We acknowledge that our study did have its limitations. While we used two independent cohorts of patients for building and validating our model, the cohort size in this study is relatively small but it is quite challenging to assemble large cohorts for this problem due to a small number of patients treated with this relatively new therapy. The second limitation is the retrospective nature of our study, not a prospective study. To tackle this limitation, validation on a large multi-site prospective cohort is required. Also, there are questions on variability in scanning differences between scanners such as convolution kernels, reconstruction algorithms, and slice thickness, that hinder widespread applicability of radiomic features, although some studies have shown novel radiomic features that are relatively immune to differences in image-related variabilities [43]. Also, further work is needed to be done to perform extensive stratified analyses to explore the relationship between the molecular and mutational status of the tumors and radiomics in this patient population.
We hope to address these limitations in future works. In addition, we need to develop and validate the signature as predictive of the maximum benefit of CDKi therapy.
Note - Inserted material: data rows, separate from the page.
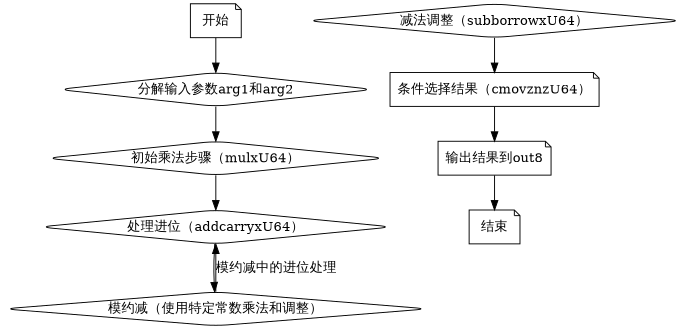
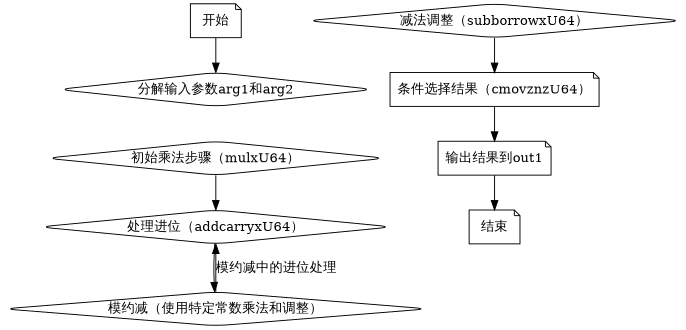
  digraph {
    fontname="DejaVu Serif"
    node [fontname="DejaVu Serif" shape=diamond style=rounded]
    edge [fontname="DejaVu Serif"]
    n1 [label="开始" shape=note]
    n2 [label="分解输入参数arg1和arg2"]
    n3 [label="初始乘法步骤（mulxU64）"]
    n4 [label="处理进位（addcarryxU64）"]
    n5 [label="模约减（使用特定常数乘法和调整）"]
    n6 [label="减法调整（subborrowxU64）"]
    n7 [label="条件选择结果（cmovznzU64）" shape=note]
-   n8 [label="输出结果到out8" shape=note]
+   n8 [label="输出结果到out1" shape=note]
    n9 [label="结束" shape=note]
    n1 -> n2
-   n2 -> n3
    n3 -> n4
    n4 -> n5
    n5 -> n4 [label="模约减中的进位处理" style=solid]
    n6 -> n7
    n7 -> n8
    n8 -> n9
  }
However, it needs a randomized controlled trial (RCT) design (where patients were treated with two regimens - status quo and CDKi) and then demonstrates the predictive benefit of CDKi therapy.
Nonetheless, despite these limitations, our study revealed that dynamic change of CT-based radiomic texture features between baseline and post-treatment of HR+, HER2- breast cancer patients with liver metastasis can predict early response and OS to CDKi coupled with ET.